Met up with a few guys from here and other forums (sorry guys I missed your forum names, i'm sure you'll let us know though  ), and it was a really worthwhile explore. 

After a mile or so of trekking, we found ourselves right ontop of the site.

Portsdown Main is an impressive art deco style building which dominates the north Portsmouth skyline sitting atop Portsdown Hill. The building was designed back in the 30s but was never actually built until the 50s, eventually housing Admiralty Signals Establishment (ASE) Admiralty Surface Weapons Establishment (ASWE) Defence Evaluation and Research Agency (DERA) and finally Defence Research Agency (DRA).

The Portsdown Main site was eventually wound down, and by 1st Jan 1997 was considered closed.































In it's heyday the staircase was always kept polished bright. It would have been quite a sight for any visitior. There were similar sweeping styles on the entrance to each floor





Notice the wood panneling - the only wood decked lav we found. Wonder whose it was....









Down in the basement

















Lecture theater:




Projection room:





Moving onwards to the staff canteen building, even these had grandiose staircases:

















The staff bar:




Marry Christmas, but looking at the decor, christmas 1975? 









Full set on Flickr

Many thanks to all involved, was a great explore. This has been on my list since the beginning of time so it feels great to have finally seen it.


----------



## CrysAk (Jan 18, 2009)

nice ^^

hope these wernt active lol  noticed them too


----------



## randomnut (Jan 18, 2009)

Yeah those were just speakers, most likely part of the PA system, or the emergency audio evacuation system they had.


----------



## CrysAk (Jan 18, 2009)

randomnut said:


> Yeah those were just speakers, most likely part of the PA system, or the emergency audio evacuation system they had.

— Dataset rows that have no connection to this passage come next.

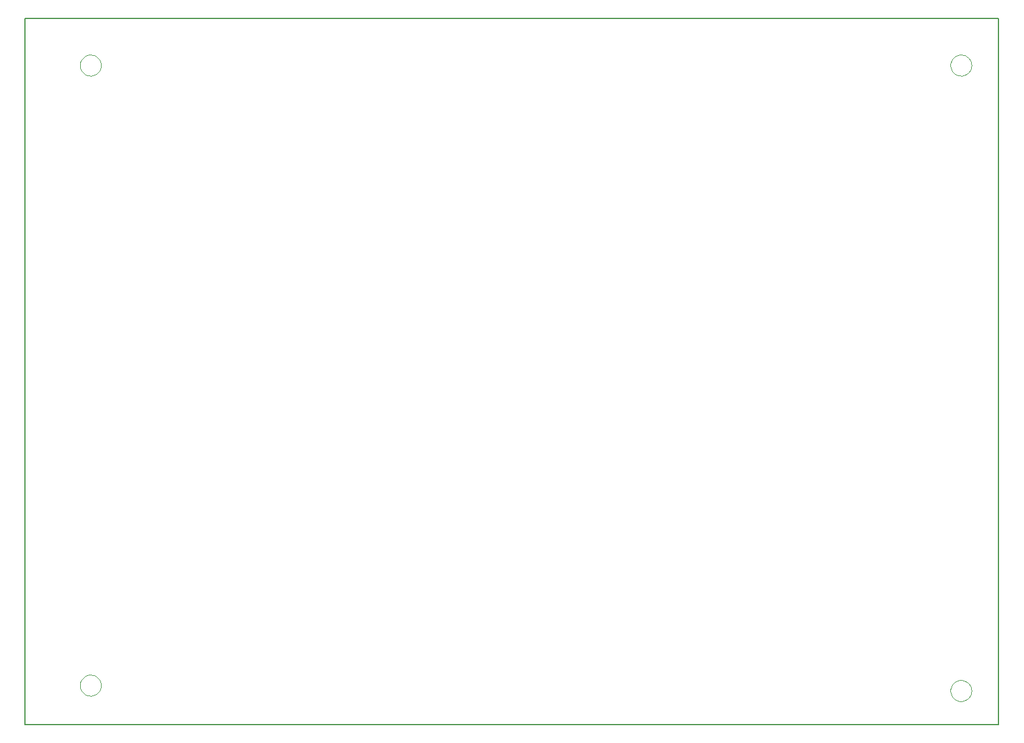
<source format=gko>
G04*
G04 #@! TF.GenerationSoftware,Altium Limited,Altium Designer,20.0.1 (14)*
G04*
G04 Layer_Color=16711935*
%FSLAX25Y25*%
%MOIN*%
G70*
G01*
G75*
%ADD11C,0.00787*%
%ADD132C,0.00200*%
D11*
X0Y-0D02*
Y396417D01*
X546417Y396417D01*
X546417Y-0D02*
X546417Y396417D01*
X0Y-0D02*
X546417D01*
D132*
X531146Y370035D02*
X531061Y371034D01*
X530808Y372003D01*
X530396Y372916D01*
X529835Y373745D01*
X529142Y374468D01*
X528336Y375064D01*
X527442Y375515D01*
X526484Y375808D01*
X525491Y375936D01*
X524490Y375893D01*
X523511Y375682D01*
X522581Y375309D01*
X521729Y374783D01*
X520977Y374122D01*
X520347Y373342D01*
X519859Y372468D01*
X519525Y371523D01*
X519356Y370536D01*
Y369535D01*
X519525Y368547D01*
X519859Y367603D01*
X520347Y366728D01*
X520977Y365949D01*
X521729Y365287D01*
X522581Y364762D01*
X523511Y364389D01*
X524490Y364178D01*
X525491Y364135D01*
X526484Y364263D01*
X527442Y364556D01*
X528336Y365007D01*
X529142Y365602D01*
X529835Y366325D01*
X530396Y367155D01*
X530808Y368068D01*
X531061Y369037D01*
X531146Y370035D01*
X531146Y19012D02*
X531061Y20010D01*
X530808Y20979D01*
X530396Y21892D01*
X529835Y22722D01*
X529142Y23445D01*
X528336Y24040D01*
X527442Y24491D01*
X526484Y24785D01*
X525491Y24912D01*
X524490Y24870D01*
X523511Y24658D01*
X522581Y24285D01*
X521729Y23760D01*
X520977Y23098D01*
X520347Y22319D01*
X519859Y21444D01*
X519525Y20500D01*
X519356Y19513D01*
Y18511D01*
X519525Y17524D01*
X519859Y16579D01*
X520347Y15705D01*
X520977Y14926D01*
X521729Y14264D01*
X522581Y13739D01*
X523511Y13365D01*
X524490Y13154D01*
X525491Y13112D01*
X526484Y13239D01*
X527442Y13532D01*
X528336Y13983D01*
X529142Y14579D01*
X529835Y15302D01*
X530396Y16132D01*
X530808Y17044D01*
X531061Y18014D01*
X531146Y19012D01*
X42642Y22043D02*
X42557Y23041D01*
X42304Y24011D01*
X41892Y24923D01*
X41331Y25753D01*
X40638Y26476D01*
X39832Y27072D01*
X38938Y27523D01*
X37980Y27816D01*
X36987Y27944D01*
X35986Y27901D01*
X35007Y27690D01*
X34078Y27316D01*
X33225Y26791D01*
X32473Y26130D01*
X31844Y25350D01*
X31355Y24476D01*
X31021Y23531D01*
X30852Y22544D01*
Y21542D01*
X31021Y20555D01*
X31355Y19611D01*
X31844Y18736D01*
X32473Y17957D01*
X33225Y17295D01*
X34078Y16770D01*
X35007Y16397D01*
X35986Y16186D01*
X36987Y16143D01*
X37980Y16270D01*
X38938Y16564D01*
X39832Y17015D01*
X40638Y17610D01*
X41331Y18333D01*
X41892Y19163D01*
X42304Y20076D01*
X42557Y21045D01*
X42642Y22043D01*
Y370035D02*
X42557Y371034D01*
X42304Y372003D01*
X41892Y372916D01*
X41331Y373745D01*
X40638Y374468D01*
X39832Y375064D01*
X38938Y375515D01*
X37980Y375808D01*
X36987Y375936D01*
X35986Y375893D01*
X35007Y375682D01*
X34078Y375309D01*
X33225Y374783D01*
X32473Y374122D01*
X31844Y373342D01*
X31355Y372468D01*
X31021Y371523D01*
X30852Y370536D01*
Y369535D01*
X31021Y368547D01*
X31355Y367603D01*
X31844Y366728D01*
X32473Y365949D01*
X33225Y365287D01*
X34078Y364762D01*
X35007Y364389D01*
X35986Y364178D01*
X36987Y364135D01*
X37980Y364263D01*
X38938Y364556D01*
X39832Y365007D01*
X40638Y365602D01*
X41331Y366325D01*
X41892Y367155D01*
X42304Y368068D01*
X42557Y369037D01*
X42642Y370035D01*
M02*

</source>
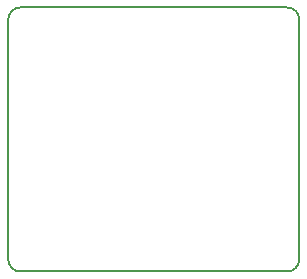
<source format=gm1>
G04 #@! TF.FileFunction,Profile,NP*
%FSLAX46Y46*%
G04 Gerber Fmt 4.6, Leading zero omitted, Abs format (unit mm)*
G04 Created by KiCad (PCBNEW 4.0.7) date 09/29/18 01:33:36*
%MOMM*%
%LPD*%
G01*
G04 APERTURE LIST*
%ADD10C,0.100000*%
%ADD11C,0.150000*%
G04 APERTURE END LIST*
D10*
D11*
X122047000Y-97028000D02*
X144653000Y-97028000D01*
X121031000Y-118364000D02*
X121031000Y-98044000D01*
X144653000Y-119380000D02*
X122047000Y-119380000D01*
X145669000Y-98044000D02*
X145669000Y-118364000D01*
X145669000Y-98044000D02*
G75*
G03X144653000Y-97028000I-1016000J0D01*
G01*
X144653000Y-119380000D02*
G75*
G03X145669000Y-118364000I0J1016000D01*
G01*
X121031000Y-118364000D02*
G75*
G03X122047000Y-119380000I1016000J0D01*
G01*
X122047000Y-97028000D02*
G75*
G03X121031000Y-98044000I0J-1016000D01*
G01*
M02*

</source>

thats what i thought that could of been, but figured it would of made more sense that they were motion detectors,


----------



## Earth Worm Jim (Jan 18, 2009)

Groovy. What a lovely functional art deco building.


----------



## littledasypus (Apr 13, 2009)

*Drove past this...*

Drove through Portsmouth the other day, saw this building on the hill and instantly recognised it from the pics here. Will put this one on my list. Good pics.


----------



## randomnut (Apr 13, 2009)

Cheers littledasypus. It's weird, it's one of those buildings most people always assume is live, weird to think just how long it's been abandoned


----------



## jonney (Apr 13, 2009)

Nice to see the building is in such good condition for the length of time it's been dissused. I'm surprised it hasn't been turned into appartments yet.


----------



## Badoosh (Apr 14, 2009)

Agree with others comments on how good nick the buildings in. Looks a pretty vast place to look around that's for sure. Also good to see it hasn't been demolished after being stood empty so long.


----------